I'll talk about this anyway, even though Bill O'Reilly doesn't need any help from me in exposing his screeching, shrill Chicken Little ignorance -- he's certainly done it quite well on his own in saying that video games are going to be the death of society as we know it. He believes that "a large portion" of people "under the age of 45" have no grasp on reality and no skillset to acquire a job, and that the launch of the Playstation 3 is going to change this country into some kind of unrecognizable monstrosity.
O'Reilly's comments focus a lot on the erroneous belief that so many anti-game people hold: that people who play video games lose the ability to socialize with people. They don't know their neighbors, he says. Nothing could be further from the truth. Video games have, especially in the last few years, become a foundation for vast social interactivity. Hardly anyone sits in their room anymore playing a game in the dark by themselves; they're adding people to their Friends Lists and playing games together, either against each other or cooperatively. Or they're playing World of Warcraft with a thousand other people and making friends with them. Or they're going to game conventions or E3 and meeting people in person who they've only ever known as a voice on the other side of the Xbox headset. Video gamers have grown up and are having children, and now parents spend time with their kids playing video games together. As a video game developer, I can say that the social interactivity factor of games and the new console systems is nearly more important than the game itself now.
O'Reilly talks about gamers as if his sole exposure to them comes from a poorly written TV stereotype. I'd wager he's never actually met one. A video game console in a home is about as common a site today as a toaster. Video games are so common place that MTV, that shining beacon of social trend prediction, now has its own video game show. (Which bears the unfortunate name of The G-Hole...but we'll save that for another entry.) There are socially inept and withdrawn people who play video games, and there are socially inept and withdrawn people who have no idea what an XBox or a Playstation is. There are surgeons who have been shown to have improved motor skills and coordination because they play video games.
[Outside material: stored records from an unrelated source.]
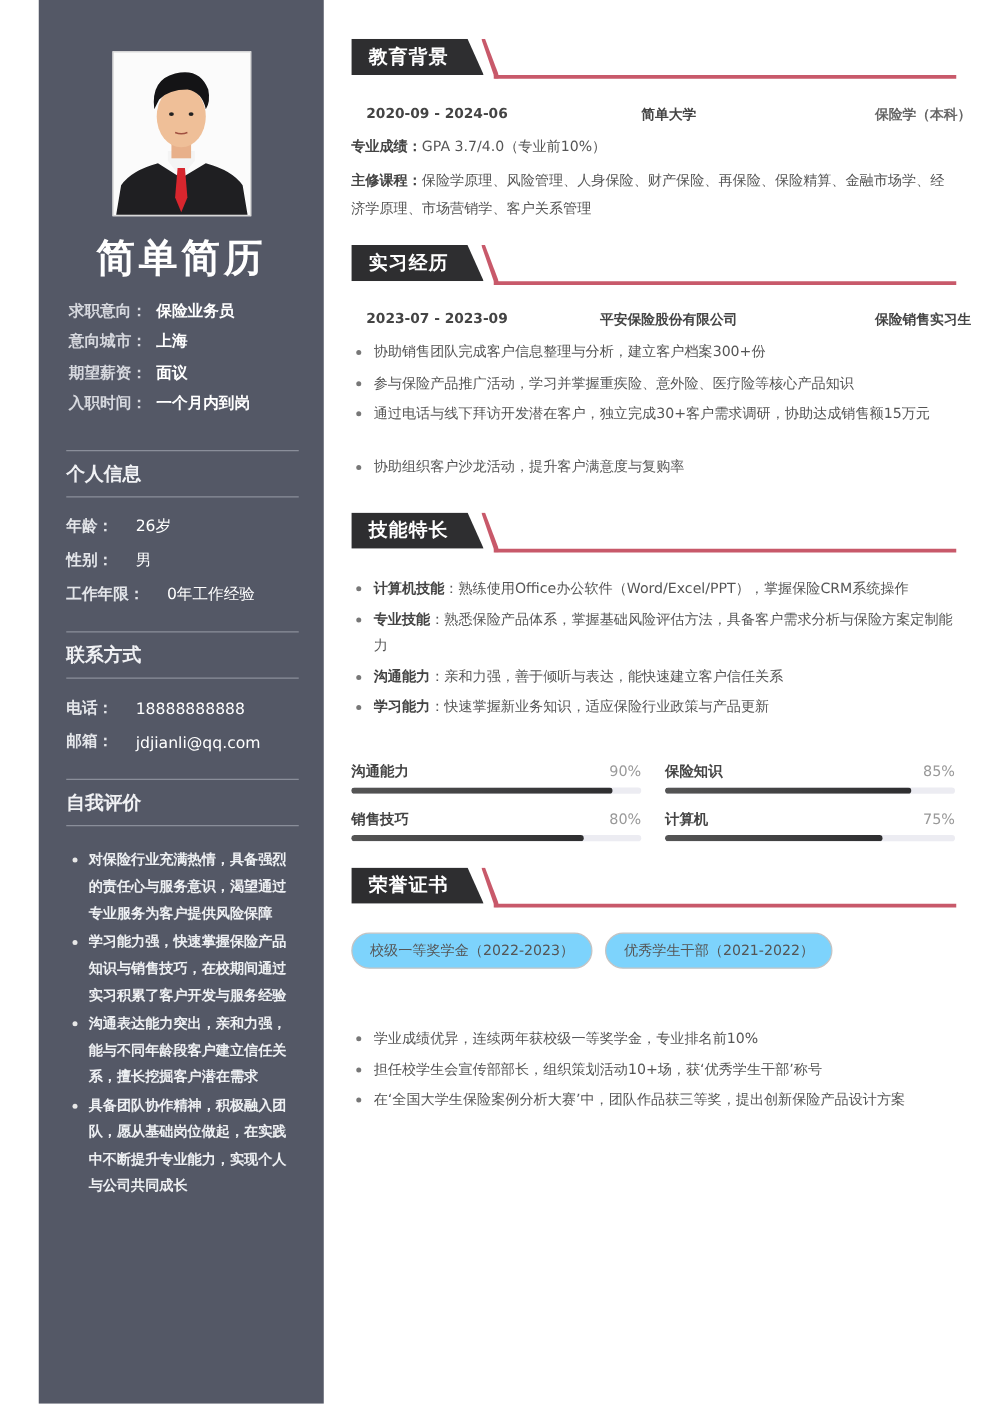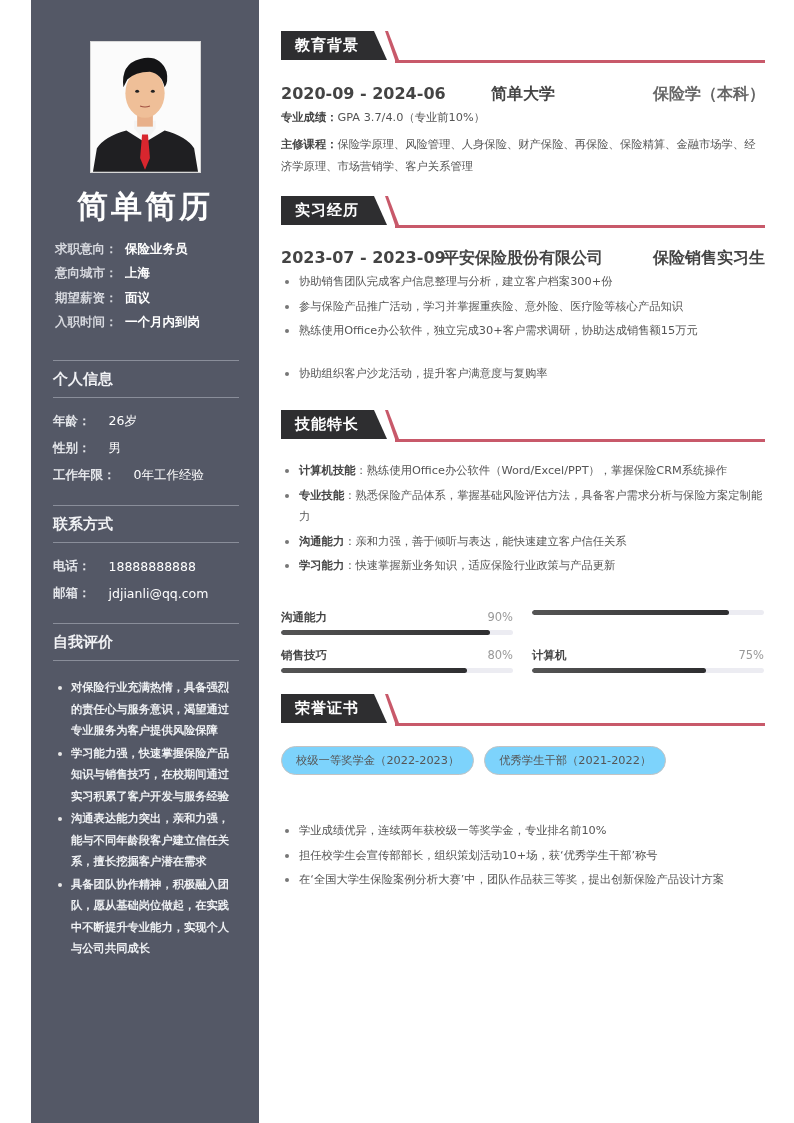--- a/index.html
+++ b/index.html
@@ -50,21 +50,21 @@
     clip-path: polygon(0 0, 93px 0, 106px 29px, 0 29px);
   }
   .sec-head .slash {
     position: absolute; left: 104px; top: 0; width: 14px; height: 32px;
     background: #c8596a; clip-path: polygon(0 0, 3px 0, 14px 29px, 14px 32px, 11px 32px);
   }
   .sec-head .line {
     position: absolute; left: 114px; top: 29px; width: 370px; height: 3px; background: #c8596a;
   }
 
-  .trio { position: absolute; left: 0; width: 484px; display: flex; justify-content: space-between; font-size: 16px; font-weight: bold; color: #444; }
+  .trio { position: absolute; left: 12px; width: 484px; display: flex; justify-content: space-between; font-size: 11px; font-weight: bold; color: #444; }
   .trio .mid { position: absolute; left: 0; width: 100%; text-align: center; pointer-events: none; }
   .trio .right { color: #666; }
   .line-text { position: absolute; left: 0; width: 484px; font-size: 11.3px; line-height: 21.5px; color: #555; }
   .line-text b { color: #444; }
 
   .bullets { position: absolute; left: 0; width: 484px; list-style: none; }
   .bullets li { position: relative; padding-left: 18px; font-size: 11.3px; line-height: 21.5px; color: #555; margin-bottom: 3px; }
   .bullets li::before { content: ""; position: absolute; left: 4px; top: 9px; width: 4px; height: 4px; border-radius: 50%; background: #777; }
   .bullets li b { color: #444; }
 
@@ -191,21 +191,21 @@
     <div class="line"></div>
   </div>
   <div class="trio" style="top:248px;">
     <span>2023-07 - 2023-09</span>
     <span class="mid">平安保险股份有限公司</span>
     <span class="right" style="color:#444;">保险销售实习生</span>
   </div>
   <ul class="bullets" style="top:271px;">
     <li>协助销售团队完成客户信息整理与分析，建立客户档案300+份</li>
     <li>参与保险产品推广活动，学习并掌握重疾险、意外险、医疗险等核心产品知识</li>
-    <li>熟练使用Office办公软件，独立完成30+客户需求调研，协助达成销售额15万元</li>
+    <li>通过电话与线下拜访开发潜在客户，独立完成30+客户需求调研，协助达成销售额15万元</li>
     <li style="margin-top:21px;">协助组织客户沙龙活动，提升客户满意度与复购率</li>
   </ul>
 
   <div class="sec-head" style="top:410px;">
     <div class="tag">技能特长</div>
     <div class="slash"></div>
     <div class="line"></div>
   </div>
   <ul class="bullets" style="top:460px;">
     <li><b>计算机技能</b><span>：熟练使用Office办公软件（Word/Excel/PPT），掌握保险CRM系统操作</span></li>
@@ -218,20 +218,24 @@
     <div class="bar-item">
       <div class="hd">
           <span class="lbl">沟通能力</span>
           <span class="pct">90%</span>
         </div>
       <div class="track">
           <div class="fill" style="width:90%;"></div>
         </div>
     </div>
     <div class="bar-item">
+      <div class="hd">
+          <span class="lbl">保险知识</span>
+          <span class="pct">85%</span>
+        </div>
       <div class="track">
           <div class="fill" style="width:85%;"></div>
         </div>
     </div>
     <div class="bar-item">
       <div class="hd">
           <span class="lbl">销售技巧</span>
           <span class="pct">80%</span>
         </div>
       <div class="track">

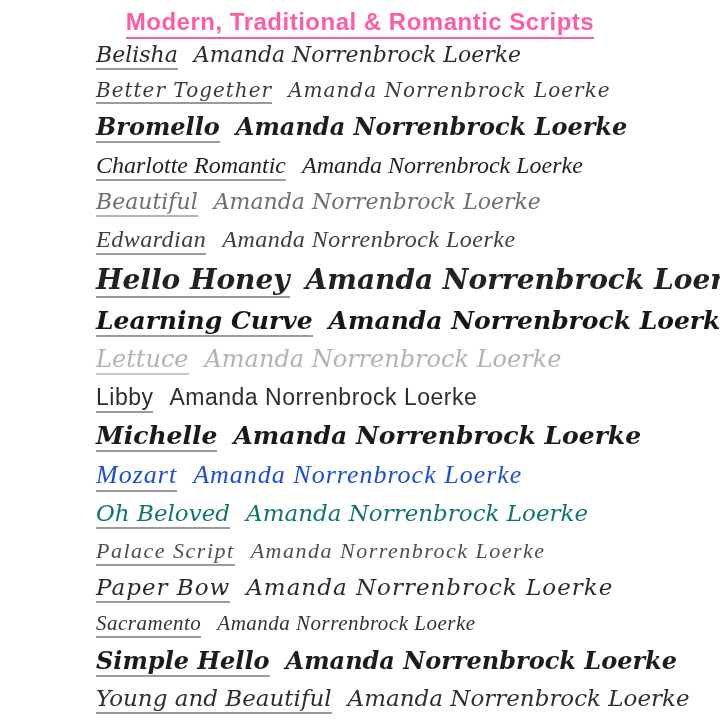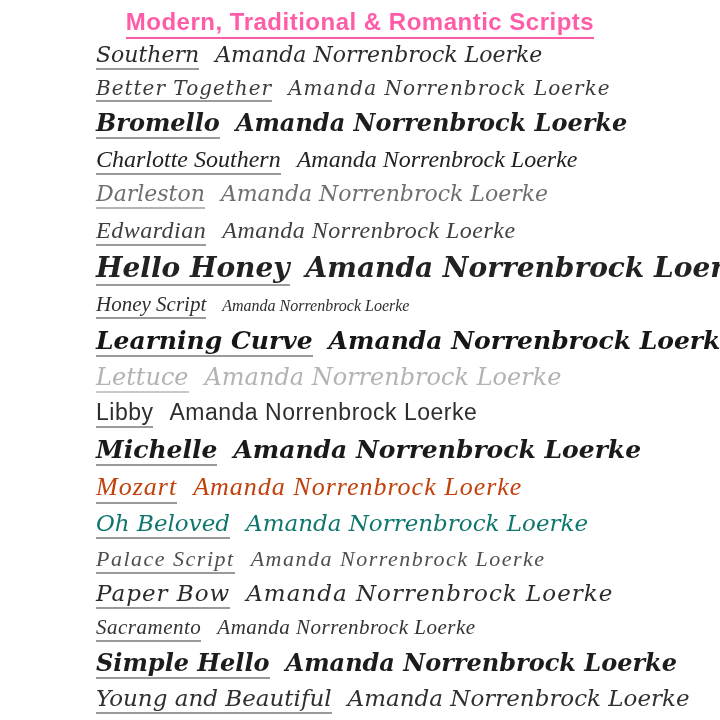--- a/index.html
+++ b/index.html
@@ -50,68 +50,65 @@
   .r4 .name { border-bottom-color: #b5b5b5; }
   .r5  { font-family: "Liberation Serif", serif; font-style: italic; font-size: 24px; color: #3f3f3f; letter-spacing: 0.5px; }
   .r6  { font-family: "DejaVu Serif", serif; font-style: italic; font-weight: bold; font-size: 28px; color: #222222; }
   .r7  { font-family: "Liberation Serif", serif; font-style: italic; font-size: 21px; color: #2e2e2e; }
   .r7 .sample { font-size: 16px; }
   .r8  { font-family: "DejaVu Serif", serif; font-style: italic; font-weight: bold; font-size: 25px; color: #161616; }
   .r9  { font-family: "DejaVu Serif", serif; font-style: italic; font-size: 24px; color: #b3b3b3; }
   .r9 .name { border-bottom-color: #c9c9c9; }
   .r10 { font-family: "Liberation Sans", sans-serif; font-size: 23px; color: #2e2e2e; letter-spacing: 0.5px; }
   .r11 { font-family: "DejaVu Serif", serif; font-style: italic; font-weight: bold; font-size: 25px; color: #1a1a1a; }
-  .r12 { font-family: "Liberation Serif", serif; font-style: italic; font-size: 26px; color: #c2410c; letter-spacing: 1px; }
+  .r12 { font-family: "Liberation Serif", serif; font-style: italic; font-size: 26px; color: #1d4ed8; letter-spacing: 1px; }
   .r13 { font-family: "DejaVu Serif", serif; font-style: italic; font-size: 23px; color: #0f766e; }
   .r14 { font-family: "Liberation Serif", serif; font-style: italic; font-size: 22px; color: #4f4f4f; letter-spacing: 1.5px; }
   .r15 { font-family: "DejaVu Serif", serif; font-style: italic; font-size: 23px; color: #2b2b2b; letter-spacing: 1px; }
   .r16 { font-family: "Liberation Serif", serif; font-style: italic; font-size: 21px; color: #333333; letter-spacing: 0.5px; }
   .r17 { font-family: "DejaVu Serif", serif; font-style: italic; font-weight: bold; font-size: 24px; color: #1c1c1c; }
   .r18 { font-family: "DejaVu Serif", serif; font-style: italic; font-size: 23px; color: #2f2f2f; }
 </style>
 </head>
 <body>
 
 <div class="sheet">
   <div class="title-wrap">
     <span class="page-title">Modern, Traditional &amp; Romantic Scripts</span>
   </div>
 
   <div class="rows" id="rows">
   <div class="font-row r0">
-    <span class="name">Southern</span><span class="sample">Amanda Norrenbrock Loerke</span>
+    <span class="name">Belisha</span><span class="sample">Amanda Norrenbrock Loerke</span>
   </div>
 
   <div class="font-row r1">
     <span class="name">Better Together</span><span class="sample">Amanda Norrenbrock Loerke</span>
   </div>
 
   <div class="font-row r2">
     <span class="name">Bromello</span><span class="sample">Amanda Norrenbrock Loerke</span>
   </div>
 
   <div class="font-row r3">
-    <span class="name">Charlotte Southern</span><span class="sample">Amanda Norrenbrock Loerke</span>
+    <span class="name">Charlotte Romantic</span><span class="sample">Amanda Norrenbrock Loerke</span>
   </div>
 
   <div class="font-row r4">
-    <span class="name">Darleston</span><span class="sample">Amanda Norrenbrock Loerke</span>
+    <span class="name">Beautiful</span><span class="sample">Amanda Norrenbrock Loerke</span>
   </div>
 
   <div class="font-row r5">
     <span class="name">Edwardian</span><span class="sample">Amanda Norrenbrock Loerke</span>
   </div>
 
   <div class="font-row r6">
     <span class="name">Hello Honey</span><span class="sample">Amanda Norrenbrock Loerke</span>
   </div>
 
-  <div class="font-row r7">
-    <span class="name">Honey Script</span><span class="sample">Amanda Norrenbrock Loerke</span>
-  </div>
 
   <div class="font-row r8">
     <span class="name">Learning Curve</span><span class="sample">Amanda Norrenbrock Loerke</span>
   </div>
 
   <div class="font-row r9">
     <span class="name">Lettuce</span><span class="sample">Amanda Norrenbrock Loerke</span>
   </div>
 
   <div class="font-row r10">

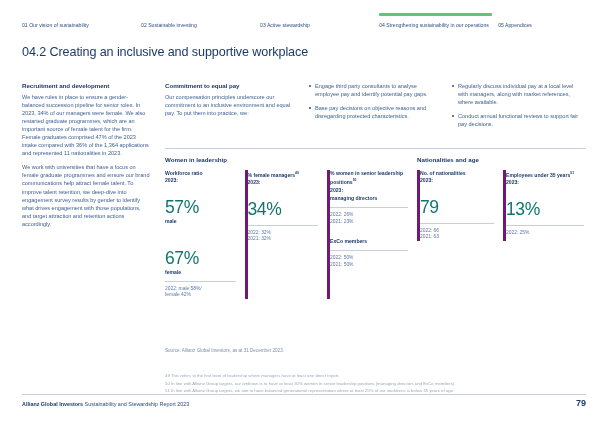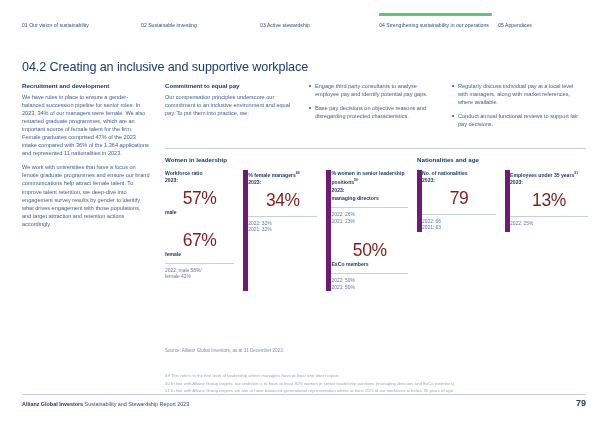--- a/index.html
+++ b/index.html
@@ -26,21 +26,21 @@
   .navitem.active .bar{background:#5cc67f;}
   .nav1{width:122px;}
   .nav2{width:122px;}
   .nav3{width:122px;}
   .nav4{width:122px;}
   .nav5{width:90px;}
   .nav4 .bar{width:113px;}
 
   
   .h1{
-    position:absolute;left:22px;top:60px;
+    position:absolute;left:22px;top:45px;
     font-size:12.6px;font-weight:400;color:#1b3a6b;letter-spacing:-.1px;
   }
 
   
   .colhead{font-size:6.2px;font-weight:bold;color:#1b3a6b;margin:0 0 4px 0;letter-spacing:-.05px;}
   .ptext{font-size:5.6px;line-height:8.05px;color:#3d5e92;margin:0 0 6px 0;letter-spacing:-.02px;}
 
   .col-a{position:absolute;left:22px;top:82px;width:128px;}
   .col-b{position:absolute;left:165px;top:82px;width:128px;}
   .col-c{position:absolute;left:308px;top:82px;width:128px;}
@@ -58,24 +58,24 @@
 
   
   .panel{position:absolute;left:165px;top:148px;right:14px;}
   .panel-rule{height:1px;background:#c5cfe0;width:100%;}
 
   .panel-cols{display:flex;margin-top:7px;}
   .group{display:flex;}
   .grouptitle{font-size:6.2px;font-weight:bold;color:#1b3a6b;margin:0 0 7px 0;}
 
   .stat{padding-right:9px;}
-  .stat.divider{border-left:5px solid #701a75;}
+  .stat.divider{border-left:3px solid #701a75;}
   .stat-label{font-size:5.1px;font-weight:bold;line-height:7.4px;color:#1b3a6b;margin:0;}
   .stat-label sup{font-size:3.4px;font-weight:bold;vertical-align:super;}
-  .bignum{font-size:17.5px;line-height:20px;font-weight:400;color:#7f1d1d;letter-spacing:-.4px;margin:3px 0 0 0;text-align:center;}
+  .bignum{font-size:17.5px;line-height:20px;font-weight:400;color:#0f766e;letter-spacing:-.4px;margin:12px 0 0 0;}
   .subcap{font-size:5.1px;font-weight:bold;color:#1b3a6b;margin:1px 0 0 0;}
   .hr-s{height:1px;background:#c5cfe0;margin:6px 0 4px 0;width:100%;}
   .prior{font-size:4.9px;line-height:6.6px;color:#5b78a8;margin:0;}
 
   .w-workforce{width:76px;}
   .w-managers{width:76px;}
   .w-senior{width:84px;}
   .w-nationalities{width:74px;}
   .w-under35{width:78px;}
 
@@ -200,21 +200,20 @@
           <div class="stat w-senior divider">
             <p class="stat-label">
               <span>% women in senior leadership positions</span><sup>50</sup><br>
               <span>2023:</span>
             </p>
             <p class="subcap">managing directors</p>
             <div class="hr-s"></div>
             <p class="prior">2022: 26%</p>
             <p class="prior">2021: 23%</p>
             <div class="gap-tall"></div>
-            <p class="bignum">50%</p>
             <p class="subcap">ExCo members</p>
             <div class="hr-s"></div>
             <p class="prior">2022: 50%</p>
             <p class="prior">2021: 50%</p>
           </div>
 
         </div>
       </div>
 
       <div class="groupB">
There are soldiers in O'Reilly's beloved Iraq War that are better UAV pilots because they play video games.
There have always been people like O'Reilly -- people who are fearful of some new technology or new fad and think that it will be the death of civilization as we know it. It was said that comics would ruin society (they didn't), and the same was said about television and radio, the very media that O'Reilly relies on for his paycheck and yet conveniently considers benign.
He goes on at length about how impossible it is to hold a conversation with a computer geek, and that you can't really talk to them. The moment he said this, O'Reilly might as well have hung a big neon sign around his neck that read, I'M IRRELEVANT. While everyone else in the world moves on with new advancements and new technology, the dinosaurs of our society, the people who fear change, fear advancement, and fear their own relevancy and ability to keep up, wail and gnash their teeth about how society is dying and no one else can see it but them. And society doesn't crumble beneath our feet.
If O'Reilly can't have a conversation with a person who plays video games, uses computers, or uses an iPod (another device that he complains about), devices that are considered these days to be as basic as a calculator, it's much more telling about his own inability to keep up with the rest of society. Perhaps he should be more concerned about his imminent irrelevancy and less concerned about people who don't fear technology and are out talking to their friends and their coworkers about it.